# Your assignment:
Print the line that contains "全球辦事處 : Seoul, Korea" and every line after it through the last line of the records below, exactly as written and nothing else.

[[ Records for the exercise open ]]

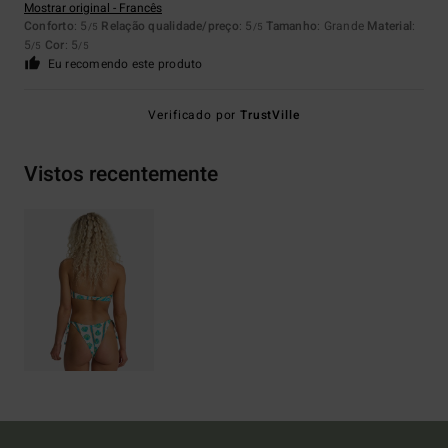
Mostrar original - Francês
Conforto
: 5
Relação qualidade/preço
: 5
Tamanho
: Grande
Material
:
/5
/5
5
Cor
: 5
/5
/5
Eu recomendo este produto
Verificado por
TrustVille
Vistos recentemente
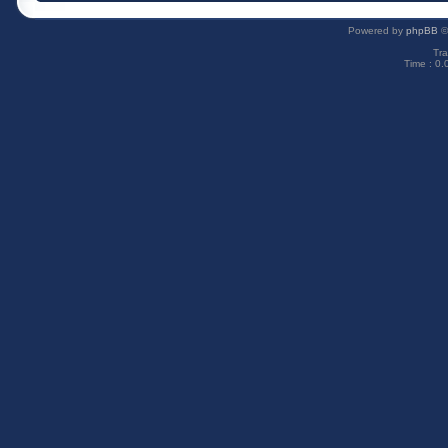
Powered by
phpBB
©
Tra
Time : 0.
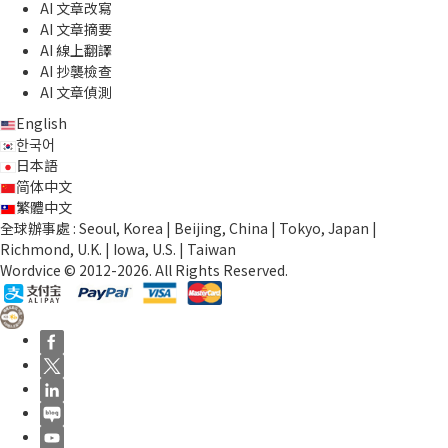
AI 文章改寫
AI 文章摘要
AI 線上翻譯
AI 抄襲檢查
AI 文章偵測
English
한국어
日本語
简体中文
繁體中文
全球辦事處 : Seoul, Korea | Beijing, China | Tokyo, Japan |
Richmond, U.K. | Iowa, U.S. | Taiwan
Wordvice © 2012-2026. All Rights Reserved.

[[ Records for the exercise closed ]]

# Solution for this task:
全球辦事處 : Seoul, Korea | Beijing, China | Tokyo, Japan |
Richmond, U.K. | Iowa, U.S. | Taiwan
Wordvice © 2012-2026. All Rights Reserved.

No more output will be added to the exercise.